Mean and median joviality value is presented on the graph to provide additional statistical information on the distribution.
before6 <- ggplot(data = participants_data,
aes(y = joviality,
x= factor(householdSize))) +
geom_violin(color ="grey25",
fill="light blue") +
xlab("Household Size")+
ylab("Joviality")+
theme_ipsum(axis_title_size=12, grid ="Y")+
theme(axis.title.y = element_text(angle=0))+
ggtitle("Joviality index by Household size")
print(before6)
after6 <- ggplot(data = participants_data,
aes(y = joviality,
x= factor(householdSize))) +
geom_violin(width=.75, colour ="lightblue3",
fill = "lightblue3", alpha = 0.6) +
xlab("Household Size")+
ylab("Joviality")+
theme(axis.title.y = element_text(angle=0))+
ggtitle(label = "Distribution of Joviality index by Household size",
subtitle = "The average of happiness index in Ohio is 0.5 among all household size") +
geom_boxplot(width=0.1, color="black", fill="white") +
stat_summary(geom = "point",
fun.y="mean",
colour ="red",
size=2)+
theme(axis.title.y= element_text(angle=0),
panel.background= element_blank(),
axis.line.y = element_line(color= 'grey'),
plot.title = element_text(color="black", size=16, face="bold.italic"),
plot.subtitle = element_text(size=10),
panel.grid.major.y = element_line(size = 0.3,
linetype = 'solid', colour = "grey"),
panel.grid.minor.y = element_line(size = 0.1,
linetype = 'solid', colour = "grey"),
axis.ticks.x = element_blank())
print(after6)
Improvements are made on a few elements:
Boxplot is added on the remade graph to show the detailed distribution of joviality on different household size.

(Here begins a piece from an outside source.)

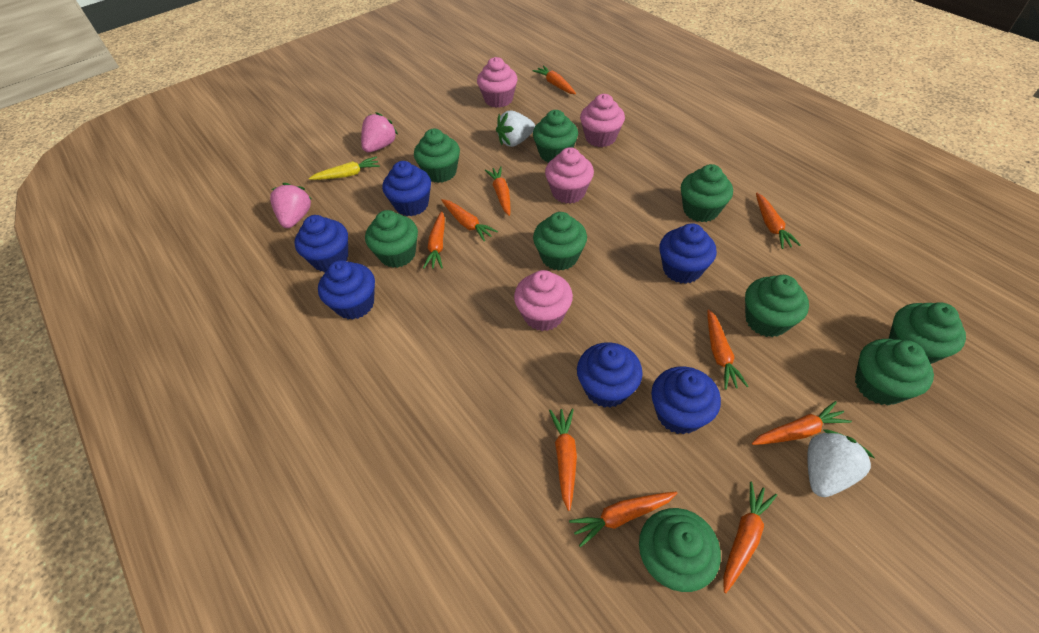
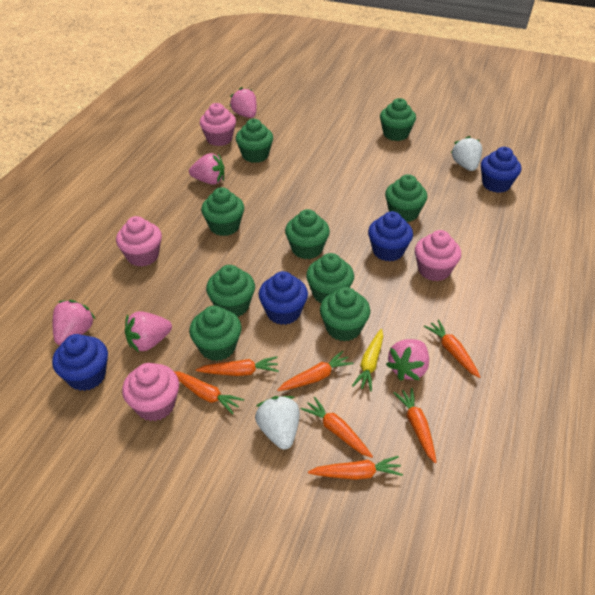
blue cupcake: [294,215,348,272] [318,260,375,320] [382,161,431,216] [577,342,643,408] [651,366,721,435] [659,223,717,284] = 6 -> [52,334,108,391] [259,271,308,325] [368,211,413,262] [481,147,521,193] = 4
orange carrot: [423,211,445,269] [441,199,498,241] [485,166,511,216] [532,65,576,94] [549,408,577,511] [569,492,677,547] [708,309,749,390] [723,482,777,593] [752,401,852,445] [756,193,801,249] = 10 -> [174,371,244,414] [196,356,279,376] [277,351,353,391] [301,397,373,458] [308,456,403,480] [393,388,437,463] [424,320,480,378] = 7
pink strawberry: [270,183,311,228] [361,112,398,153] = 2 -> [53,300,96,345] [125,311,172,352] [189,153,224,185] [230,87,257,118] [386,339,429,381] = 5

The mean value of joviality is marked on the redesigned plot to indicate the differences of joviality index from each household size.
patchwork <- (after1 + after2)/(after3 + after4)/(after5 + after6)
patchwork + plot_annotation(
title = "Demographics of Engagement, Ohio, USA",
subtitle = "The below plots reveal the Demographics of the city",
theme = theme(plot.title = element_text(size = 22, face="bold"),
plot.background = element_rect(fill = NA,
colour = 'black',
size = 1),
plot.margin = margin(2,2,1,1,"cm"))
)
The purpose of this take-home exercise is to learn from peers and improve our expression on plots. This drives me to reflect what I have done on take-home exercise 1 after viewing all visualization design from different perspectives of my classmates.
My key takeaways are:
There is not just a fixed way to plot a graph or design the visualization for our story. It is always good if plots can deliver clear message and have aesthetics there.
It is not limited to just use one graph for the visualization. The design of each type of graph has their own characteristics and specific scenarios to use, but sometimes it is not enough to provide the information on single chart. Adding or combining properly other type of graphs in one data visualization could definitely help readers to get your points in short time.